My husband’s sister and I get along pretty well. However, she has serious issues with boundaries (as do his parents). She still treats him like her kid brother who she can tell what to do. When I hear her boss him around, tell him how to spend his time, question him why he didn’t answer her phone calls right away, etc., it quite frankly pisses me off. And the next time she wants to get lunch or grab drinks I’m usually “not feeling well.” 

So yes, you need to back off and get used to the new dynamics. But it will really be fine, I promise!

Post # 15
3417 posts
Sugar bee
  • Wedding: January 2021

I think you are going to have to get used to the fact that you’re not his top priority anymore, but that doesn’t mean you should stop being a priority altogether. With the hustle and bustle of wedding planning, and merging families, he is probably feeling more drawn to developing his relationship with her family right now and building those foundations.
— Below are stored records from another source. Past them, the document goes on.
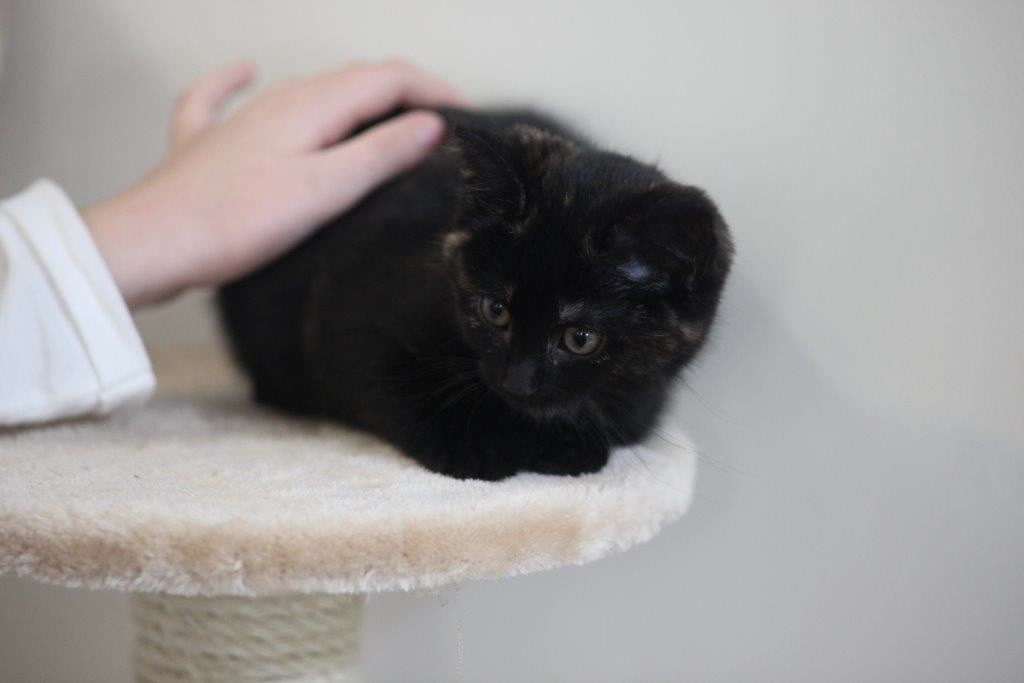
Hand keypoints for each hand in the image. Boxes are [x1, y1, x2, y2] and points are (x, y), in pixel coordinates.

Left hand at [83, 60, 463, 307]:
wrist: (150, 245)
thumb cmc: (235, 223)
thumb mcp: (323, 191)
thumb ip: (379, 154)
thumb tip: (431, 124)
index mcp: (310, 106)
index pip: (388, 79)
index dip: (434, 91)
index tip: (470, 118)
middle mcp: (277, 101)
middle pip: (353, 80)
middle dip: (404, 93)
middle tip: (441, 126)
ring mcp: (239, 120)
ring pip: (309, 91)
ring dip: (354, 95)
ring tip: (386, 117)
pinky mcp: (208, 144)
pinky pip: (227, 96)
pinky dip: (243, 79)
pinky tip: (246, 70)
I’d say get through the wedding and give a bit of time for the dust to settle, and then talk to your brother. Don’t make him feel guilty or like he’s doing something wrong, but let him know that you are worried you two are going to drift apart now that he is part of a large family, and that you would like to make sure you’re both committed to still regularly seeing each other. But you do also have to be reasonable about your expectations for how much time you spend together. This is all part of growing up – relationships grow and change.